Die reine Fokussierung auf Mitgliederzahlen ähnelt dem alten BWLer Witz, wonach der Kaufmann am Tagesende in die Kasse schaut und den erzielten Umsatz als Gewinn ansieht. Vor allem die galoppierende Inflation und die Kostensteigerungen auf den Anlagen werden die betriebswirtschaftliche, erfolgsorientierte Führung von Golf­anlagen wieder stärker in den Blickpunkt rücken. Dazu bedarf es nicht nur entsprechend qualifizierter Führungskräfte und Mitarbeiter, sondern zusätzlich einer soliden, belastbaren Datenbasis.
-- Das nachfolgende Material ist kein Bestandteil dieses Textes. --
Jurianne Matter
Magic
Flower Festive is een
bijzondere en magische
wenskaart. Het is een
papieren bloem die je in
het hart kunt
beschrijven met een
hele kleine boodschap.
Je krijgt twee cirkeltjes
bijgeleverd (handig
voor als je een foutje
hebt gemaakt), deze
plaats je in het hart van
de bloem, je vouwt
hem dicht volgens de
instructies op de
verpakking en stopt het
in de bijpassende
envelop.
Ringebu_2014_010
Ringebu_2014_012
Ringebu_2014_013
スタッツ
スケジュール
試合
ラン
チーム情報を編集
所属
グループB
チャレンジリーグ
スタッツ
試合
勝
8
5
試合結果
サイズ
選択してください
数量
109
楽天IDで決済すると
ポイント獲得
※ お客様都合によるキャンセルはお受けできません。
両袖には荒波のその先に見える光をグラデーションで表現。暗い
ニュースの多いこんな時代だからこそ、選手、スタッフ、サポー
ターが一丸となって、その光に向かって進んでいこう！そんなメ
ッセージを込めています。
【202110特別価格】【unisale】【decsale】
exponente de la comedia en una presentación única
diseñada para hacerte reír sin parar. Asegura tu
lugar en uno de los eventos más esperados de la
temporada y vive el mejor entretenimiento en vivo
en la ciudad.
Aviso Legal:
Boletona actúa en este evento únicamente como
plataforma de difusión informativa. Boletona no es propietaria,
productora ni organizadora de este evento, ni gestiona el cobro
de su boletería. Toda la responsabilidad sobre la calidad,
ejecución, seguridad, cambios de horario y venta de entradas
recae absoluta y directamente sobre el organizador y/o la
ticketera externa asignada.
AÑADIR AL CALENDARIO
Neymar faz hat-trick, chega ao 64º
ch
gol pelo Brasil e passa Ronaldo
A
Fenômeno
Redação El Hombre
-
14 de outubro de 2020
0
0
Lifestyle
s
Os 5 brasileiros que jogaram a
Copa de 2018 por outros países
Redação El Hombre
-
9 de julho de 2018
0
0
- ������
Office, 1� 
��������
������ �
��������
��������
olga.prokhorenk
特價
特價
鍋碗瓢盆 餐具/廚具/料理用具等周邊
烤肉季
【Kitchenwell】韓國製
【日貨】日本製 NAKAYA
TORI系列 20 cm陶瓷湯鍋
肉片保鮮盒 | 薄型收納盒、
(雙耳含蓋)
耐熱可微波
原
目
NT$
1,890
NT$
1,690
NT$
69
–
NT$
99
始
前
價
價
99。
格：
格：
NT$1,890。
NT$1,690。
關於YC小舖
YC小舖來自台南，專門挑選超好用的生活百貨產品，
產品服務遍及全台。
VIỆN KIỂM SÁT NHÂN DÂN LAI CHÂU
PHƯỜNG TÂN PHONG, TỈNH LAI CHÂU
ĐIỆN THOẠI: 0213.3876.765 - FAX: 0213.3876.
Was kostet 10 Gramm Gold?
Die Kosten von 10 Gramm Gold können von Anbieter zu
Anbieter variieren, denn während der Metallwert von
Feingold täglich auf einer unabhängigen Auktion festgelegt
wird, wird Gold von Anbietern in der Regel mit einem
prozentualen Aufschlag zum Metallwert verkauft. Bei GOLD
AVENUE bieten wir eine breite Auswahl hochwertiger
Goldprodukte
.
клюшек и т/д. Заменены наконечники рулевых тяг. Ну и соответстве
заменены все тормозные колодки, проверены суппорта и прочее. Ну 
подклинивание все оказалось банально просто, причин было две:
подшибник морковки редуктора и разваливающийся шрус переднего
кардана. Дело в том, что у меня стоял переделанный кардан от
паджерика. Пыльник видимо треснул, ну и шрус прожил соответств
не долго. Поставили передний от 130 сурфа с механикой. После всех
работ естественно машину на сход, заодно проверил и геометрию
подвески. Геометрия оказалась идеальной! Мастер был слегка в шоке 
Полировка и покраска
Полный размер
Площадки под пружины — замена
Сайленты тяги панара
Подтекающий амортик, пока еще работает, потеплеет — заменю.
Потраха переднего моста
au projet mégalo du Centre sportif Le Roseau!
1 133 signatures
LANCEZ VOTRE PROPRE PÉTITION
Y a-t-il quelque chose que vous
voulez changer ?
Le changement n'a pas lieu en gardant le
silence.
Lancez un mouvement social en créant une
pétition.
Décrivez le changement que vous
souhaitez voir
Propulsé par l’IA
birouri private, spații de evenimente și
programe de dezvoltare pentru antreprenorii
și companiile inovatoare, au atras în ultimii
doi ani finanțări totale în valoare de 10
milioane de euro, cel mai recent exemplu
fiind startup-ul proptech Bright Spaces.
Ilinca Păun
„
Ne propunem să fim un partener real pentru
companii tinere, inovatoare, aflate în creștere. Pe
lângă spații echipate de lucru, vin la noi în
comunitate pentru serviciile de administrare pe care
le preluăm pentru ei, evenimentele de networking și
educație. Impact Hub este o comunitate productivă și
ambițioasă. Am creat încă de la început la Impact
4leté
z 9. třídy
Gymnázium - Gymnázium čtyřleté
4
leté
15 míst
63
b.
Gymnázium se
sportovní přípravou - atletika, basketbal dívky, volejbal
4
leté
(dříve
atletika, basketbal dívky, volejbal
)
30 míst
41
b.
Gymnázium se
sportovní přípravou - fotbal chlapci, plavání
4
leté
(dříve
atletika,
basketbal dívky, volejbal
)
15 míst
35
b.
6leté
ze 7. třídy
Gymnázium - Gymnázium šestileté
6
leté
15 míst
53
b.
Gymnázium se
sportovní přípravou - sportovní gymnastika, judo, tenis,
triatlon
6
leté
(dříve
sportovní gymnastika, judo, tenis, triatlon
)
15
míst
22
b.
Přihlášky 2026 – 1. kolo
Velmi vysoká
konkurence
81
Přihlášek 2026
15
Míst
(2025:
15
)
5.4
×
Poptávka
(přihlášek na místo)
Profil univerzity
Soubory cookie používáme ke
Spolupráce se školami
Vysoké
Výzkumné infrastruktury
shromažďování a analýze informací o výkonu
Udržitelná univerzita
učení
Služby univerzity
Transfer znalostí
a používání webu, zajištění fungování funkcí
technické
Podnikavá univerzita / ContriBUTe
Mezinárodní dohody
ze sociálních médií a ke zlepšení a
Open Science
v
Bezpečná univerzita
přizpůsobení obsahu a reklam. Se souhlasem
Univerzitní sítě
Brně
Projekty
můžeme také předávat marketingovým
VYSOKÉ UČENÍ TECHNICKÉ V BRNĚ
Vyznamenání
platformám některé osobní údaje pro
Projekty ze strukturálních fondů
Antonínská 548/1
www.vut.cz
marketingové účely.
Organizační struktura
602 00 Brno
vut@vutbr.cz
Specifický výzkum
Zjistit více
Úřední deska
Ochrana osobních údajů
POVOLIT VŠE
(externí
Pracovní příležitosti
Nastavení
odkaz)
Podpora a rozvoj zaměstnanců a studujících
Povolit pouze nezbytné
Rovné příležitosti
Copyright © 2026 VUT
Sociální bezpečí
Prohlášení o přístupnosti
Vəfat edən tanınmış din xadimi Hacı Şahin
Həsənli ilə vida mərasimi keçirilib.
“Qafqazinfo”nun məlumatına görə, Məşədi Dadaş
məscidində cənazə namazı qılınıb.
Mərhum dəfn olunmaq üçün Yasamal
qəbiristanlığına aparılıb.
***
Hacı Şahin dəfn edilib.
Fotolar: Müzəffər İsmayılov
Damit aber eine solche, landesweite Erhebung überhaupt möglich ist, benötigt die Branche klare Regeln, welche Daten nach welchem Konzept erfasst werden. Im europäischen Ausland wurde dies vielfach erkannt und gehandelt – hier gibt es, oft über den Verband für die gesamte Branche organisiert, landesweite Datenerhebungen, auf deren Grundlage die einzelnen Anlagen sich selbst mit anonymisierten Branchendaten vergleichen können – nicht nur insgesamt, sondern zum Teil auch differenziert nach Betriebstyp einer Anlage oder nach der Art des Platzes, also beispielsweise Links Course oder Parkland Course oder differenziert nach Resort und Einzelplatz.

 

Neben den Wirtschaftsdaten sind Informationen zur Kundenzufriedenheit auf den Anlagen wichtige Indikatoren. Die Grundlage für eine solche Datenerhebung und -auswertung hat der DGV mit seiner Partnerschaft mit Players1st seit längerem geschaffen – aber wie zu vernehmen ist, besteht durchaus noch Potenzial bei der Anzahl der teilnehmenden Anlagen. Dabei wäre es sowohl für Neumitglieder, als auch für bestehende Mitglieder sowie auch für ausgeschiedene Mitglieder wichtig, diese regelmäßig zu ihrer Zufriedenheit mit dem gebotenen Produkt und Service zu befragen – und auch hier den Anlagen bundesweit Vergleichsdaten zur Verfügung zu stellen.

 

Ob eine solche Erhebung unter dem Dach des DGV erfolgt oder über eine andere Stelle, ist abzustimmen. Entscheidend ist, dass solche Daten den Führungskräften auf den Anlagen vor Ort künftig zur Verfügung stehen, damit diese sich mit dem Wettbewerb vergleichen können. In zahlreichen anderen Ländern hat es sich bewährt, dass der nationale Verband – obwohl auch dort primär auf Sport fokussiert – eine Koordinationsfunktion übernimmt. Einen Versuch wäre es daher sicherlich auch in Deutschland wert.